** READING PASSAGE follows **
# Need help deciding on cheap sound decoder



## sbeck80 (May 14, 2012)

Am thinking about either the SDH164D from Digitrax or the MRC 1618. Both are about the same price with a 28mm speaker. This will be for a Bachmann Spectrum 8-40CW. I'm not going to pop the money for a Tsunami since this piece will be abused a bit by my kid, so has anyone heard the difference between the 2? Either one better than the other?

Thanks!


----------



## Brakeman Jake (Mar 8, 2009)

Digitrax...it's a no contest.To my knowledge,Digitrax still have to earn their stars in sound decoder technology but still,they don't have the high failure rate MRC's do.


----------



## NIMT (Jan 6, 2011)

For this purpose digitrax is the best!
MRC has a horrible failure rate!
I can do Soundtraxx Tsunami's for a really good price though!


----------



## New Berlin RR (Feb 11, 2012)
** End of READING PASSAGE **
### WORK TO COMPLETE
1 – Answer these questions using the thread about choosing a cheap sound decoder, one answer per line:
(a) Which two decoders is sbeck80 deciding between?
(b) Which locomotive will the decoder go into?
(c) What problem do both replies point to with MRC decoders?
2 – Go on with the thread about choosing a cheap sound decoder from the point where it stops.
** DATA SEGMENT follows **
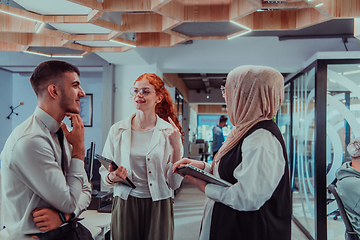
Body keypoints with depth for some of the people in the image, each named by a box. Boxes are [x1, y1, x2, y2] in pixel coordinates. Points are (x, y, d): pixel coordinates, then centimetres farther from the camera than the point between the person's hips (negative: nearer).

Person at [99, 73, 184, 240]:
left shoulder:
** End of DATA SEGMENT **
### EXPECTED RESPONSES
1 –
(a) The SDH164D from Digitrax and the MRC 1618.
(b) A Bachmann Spectrum 8-40CW.
(c) A high failure rate.

2 –
I would sat Digitraxx is the best way to go, they are low priced still good! I have had QSI sound before (Tsunami?) and that still sounds just as good, I personally can't really tell much difference between the two tho....so I am happy with either 

EDIT: another thought I just had is the sound quality really (from what Im told) depends on the speaker quality too....


----------



## sbeck80 (May 14, 2012)

Well - I think that answers my question! No MRC!  Thanks again guys - very helpful peeps on this forum as always!
What's your pricing on Tsunami NIMT?


----------



## NIMT (Jan 6, 2011)

sbeck80 said:


> What's your pricing on Tsunami NIMT?


If I told you I'd have to kill you! :laugh::laugh::laugh:
PM sent!

New Berlin RR,
QSI is made by QSI Solutions, and had Quantam branded decoders.

Tsunami is made by Soundtraxx.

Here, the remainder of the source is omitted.